• **EXCERPTED TEXT**
* * * *
A month later, Brodhead began berating Campbell for his consumption of supplies. “If I recollect,” he wrote, “your orders were to retain Seventy-five rank and file, and I cannot conceive how (if you have paid respect to my orders,) you can issue an hundred and one rations per Day. Where officers will not pay the strictest attention to Orders, there can be no rule for their supplies, & if they Suffer for want of them, they must attribute the misfortune to their own imprudence and disobedience.”[28]
Elsewhere, with the northern theater at a stalemate, Washington turned his attention to Britain’s Iroquois allies in upstate New York. Colonel Brodhead’s troops were instructed to head up the Allegheny River and attack the Mingo (western Seneca) villages there while Maj. Gen. John Sullivan attacked farther east with a much larger force. Brodhead sent Capt. Benjamin Harrison to Campbell in July with orders to abandon Fort Laurens and join the expedition. Two weeks later, Brodhead scolded Campbell for delaying. “How an officer, who has served so long as you mention, should have misconceived language and circumstances so plain as was contained in my Letter, and the arrival of Captain Harrison with the Pack Horses, I am at a loss to conceive. However, I will now give it more plain, if possible. Sir, I mean as I said before, that Fort Lawrence must be evacuated.”[29]
What the problem was is not clear, but Brodhead wrote yet again on August 7, “Your obstinacy has already delayed the expedition I informed you of & I expect, unless this meets you near at hand, to march without your Garrison.” Indeed, the expedition set off on August 11. The army marched 400 miles in thirty-three days, burning Mingo villages, destroying crops, and plundering valuables.[30]
It appears that Campbell missed the expedition, perhaps because he was sick. He is next mentioned in a December note from Brodhead to the commandant of Fort McIntosh: “Col. Campbell is very ill at present and it is likely he cannot have a speedy recovery, therefore you must continue a while longer.” Campbell may have been experiencing a flare up of malaria, which can lie dormant in the liver for months or even years. Some 8th Virginia veterans suffered from this for the rest of their lives.[31]
In the spring, frustrated with his circumstances, Campbell wrote a letter to General Washington. As is often the case with mid-level officers from the frontier, the letter reveals that Campbell was literate but not practiced in the art of writing.
* * * *
• **DATASET CONTENT**
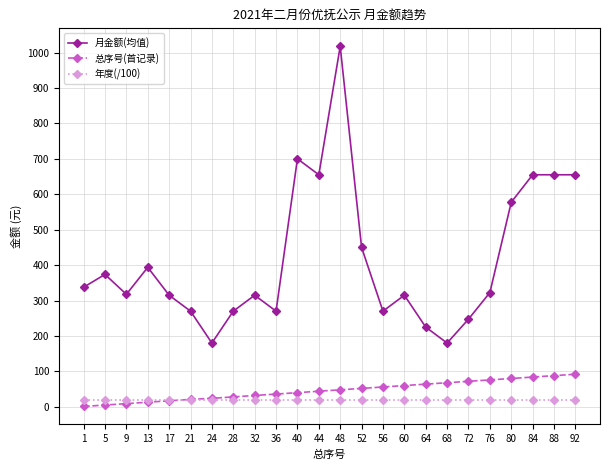

True or false: 总序号(首记录) and 年度(/100) cross at least once.

True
* * * *
• **INSTRUCTION A**
Name each individual person mentioned by name in the excerpt on Brodhead and Campbell, listing each person once.
• **INSTRUCTION B**
Translate this sentence from the excerpt on Brodhead and Campbell into Spanish: "The army marched 400 miles in thirty-three days, burning Mingo villages, destroying crops, and plundering valuables."

• **WRITTEN REPLY A**
- Brodhead (Colonel Brodhead)
- Campbell (Col. Campbell)
- Washington (General Washington)
- John Sullivan (Maj. Gen. John Sullivan)
- Benjamin Harrison (Capt. Benjamin Harrison)

• **WRITTEN REPLY B**
El ejército marchó 400 millas en treinta y tres días, quemando aldeas mingo, destruyendo cosechas y saqueando objetos de valor.